In my last column, I noted in passing that the International Criminal Court’s blatant anti-Israel bias is merely a symptom of a more fundamental flaw. That isn’t self-evident; court supporters would doubtless argue, just as many people do about the United Nations, that while the court’s anti-Israel bias is regrettable, it’s an isolated flaw that doesn’t outweigh the benefit of ending impunity for atrocities.

What convinced me both that the ICC is unredeemable and that the impunity problem has a better solution was actually a book by one of the court’s ardent supporters—Philippe Sands, a law professor and international lawyer who has worked on ICC cases. In East West Street, Sands traces the development of two key concepts in international law—crimes against humanity and genocide—to their respective culminations in the Nuremberg Trials of 1945 and the Genocide Convention of 1948. But for me, the real eye-opener was his description of the international wrangling that preceded the Nuremberg Trials.

Nuremberg is sometimes derided as victor’s justice.
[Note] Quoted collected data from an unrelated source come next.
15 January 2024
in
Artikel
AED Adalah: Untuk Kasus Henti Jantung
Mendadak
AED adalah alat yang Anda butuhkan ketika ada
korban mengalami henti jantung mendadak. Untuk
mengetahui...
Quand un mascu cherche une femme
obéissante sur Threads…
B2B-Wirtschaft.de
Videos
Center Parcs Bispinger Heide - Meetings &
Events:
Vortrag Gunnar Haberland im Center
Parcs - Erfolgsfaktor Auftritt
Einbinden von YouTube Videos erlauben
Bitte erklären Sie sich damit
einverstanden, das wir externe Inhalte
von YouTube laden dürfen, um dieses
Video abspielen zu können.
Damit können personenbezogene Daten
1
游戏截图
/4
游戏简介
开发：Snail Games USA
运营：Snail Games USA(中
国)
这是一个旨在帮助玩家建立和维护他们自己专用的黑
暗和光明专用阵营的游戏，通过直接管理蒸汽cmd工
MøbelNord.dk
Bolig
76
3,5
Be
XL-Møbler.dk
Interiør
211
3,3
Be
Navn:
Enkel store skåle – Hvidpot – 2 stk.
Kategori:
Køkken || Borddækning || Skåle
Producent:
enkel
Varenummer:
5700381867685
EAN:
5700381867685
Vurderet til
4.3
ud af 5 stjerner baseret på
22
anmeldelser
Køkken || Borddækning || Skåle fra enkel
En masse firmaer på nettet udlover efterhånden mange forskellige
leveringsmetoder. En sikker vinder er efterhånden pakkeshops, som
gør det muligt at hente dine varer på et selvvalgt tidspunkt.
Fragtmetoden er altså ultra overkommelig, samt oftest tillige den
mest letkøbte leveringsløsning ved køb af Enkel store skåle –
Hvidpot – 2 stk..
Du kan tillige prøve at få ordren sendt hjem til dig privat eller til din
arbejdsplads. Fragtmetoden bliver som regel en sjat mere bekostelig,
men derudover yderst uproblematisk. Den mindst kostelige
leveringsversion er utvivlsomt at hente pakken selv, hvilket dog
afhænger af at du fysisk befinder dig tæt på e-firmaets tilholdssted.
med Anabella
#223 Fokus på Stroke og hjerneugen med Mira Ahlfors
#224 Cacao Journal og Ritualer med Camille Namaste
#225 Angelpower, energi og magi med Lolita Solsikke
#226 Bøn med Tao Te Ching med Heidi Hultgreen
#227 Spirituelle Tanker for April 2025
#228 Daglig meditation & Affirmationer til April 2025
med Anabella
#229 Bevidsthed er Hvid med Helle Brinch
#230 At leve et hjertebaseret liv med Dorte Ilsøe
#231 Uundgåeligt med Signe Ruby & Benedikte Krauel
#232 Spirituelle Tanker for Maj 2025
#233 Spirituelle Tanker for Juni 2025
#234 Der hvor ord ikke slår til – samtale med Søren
And in one sense, it obviously was: Four of the victors of World War II—America, Britain, Russia and France—decided to put senior officials of their vanquished foe on trial. But what was striking about Nuremberg was the massive degree of international concord required to hold those trials. Lawyers representing several very different legal systems and several very different systems of government nevertheless had to agree on every word and even every comma in the indictments. And since those lawyers were acting on their governments’ behalf, political approval by all four governments was also needed.

In contrast, the ICC needs no international buy-in at all to pursue a case. Granted, its prosecutors and judges come from many different countries, but they represent neither their home governments nor their home legal systems. Politically, they represent nobody but themselves. Legally, they represent one particular interpretation of international law—an interpretation popular with academics and “human rights” organizations, but less so with national governments.

At first glance, both of the above may sound like pluses. Prosecutorial and judicial independence are generally good things, whereas many governments and legal systems leave much to be desired when it comes to protecting human rights.

But the ICC’s version of prosecutorial and judicial independence is very different from the version found in most democracies because the latter is not completely unconstrained. In democracies, prosecutors and judges are constrained first of all by democratically enacted legislation, and usually by democratically enacted constitutions as well. They’re also constrained by the fact that they, too, are citizens of their country, and therefore share concerns important to most of their countrymen—for instance, national self-defense—but unimportant to judges and prosecutors from other countries (which those at the ICC almost always will be).